We have an SQL VM with very light load that has issues when you VMotion it. During normal operations I'm able to ping the VM at <1ms, but as soon as the VMotion starts the ping times jump up anywhere from 250ms to 3000+ ms with many dropped packets. We are able to VMotion any other VM in this cluster w/o any impact to the network latencies except for maybe one dropped packet. The issue happens when VMotioning the VM among all ESX hosts in the cluster and it happens every time. The hosts have a dedicated VMotion network.
Windows 2003 64bit
E1000 network adapter
4GB of RAM
Tools status is OK
Default resource settings
16 cores: 4 quad-core AMD Opteron 8354
128GB of RAM
DMX SAN storage (not sure of the exact details, but I can get them)
We have VMs under much more load with the same configuration and they VMotion w/o any issues.

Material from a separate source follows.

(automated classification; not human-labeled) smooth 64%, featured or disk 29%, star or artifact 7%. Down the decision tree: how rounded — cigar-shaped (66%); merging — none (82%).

I've spoken with a VMware escalation engineer who said this is expected if you are VMotioning a SQL VM with 4GB or greater RAM.
Has anyone seen this before? Any suggestions? If you need more info to help, please let me know and I can try to get it. Thanks.

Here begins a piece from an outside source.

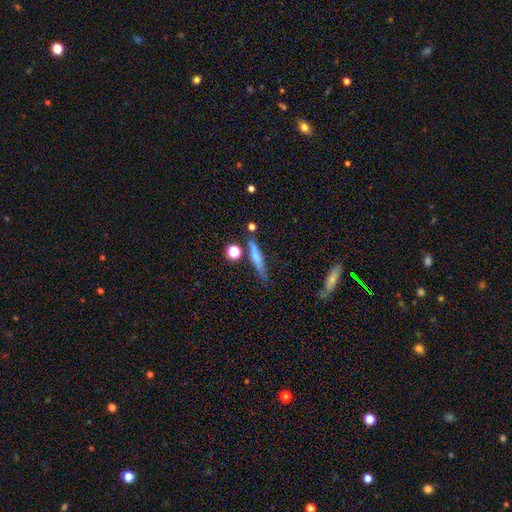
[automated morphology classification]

Does the R905 have onboard Broadcom 5708's ?
We recently converted to Dell M600 blades in DR that have the 5708's. Immediately afterwards our 4CPU/4GB x64 DR domain controller started doing the same thing. I figured it was a blade issue so I rebooted all blades one at a time, vmotion'ing the puppy around. Every time it became latent. None of the other VM's would. Granted all others were 32bit. This last weekend, I installed the latest patches that VMware released . Upon doing so and rebooting the first blade, I was able to vmotion the x64 server to the newly patched box with no issues. I then patched the rest of the cluster with the patches and as of now, everything vmotions great there, no lag... Very weird.. The patches aren't even for the 5708 broadcoms..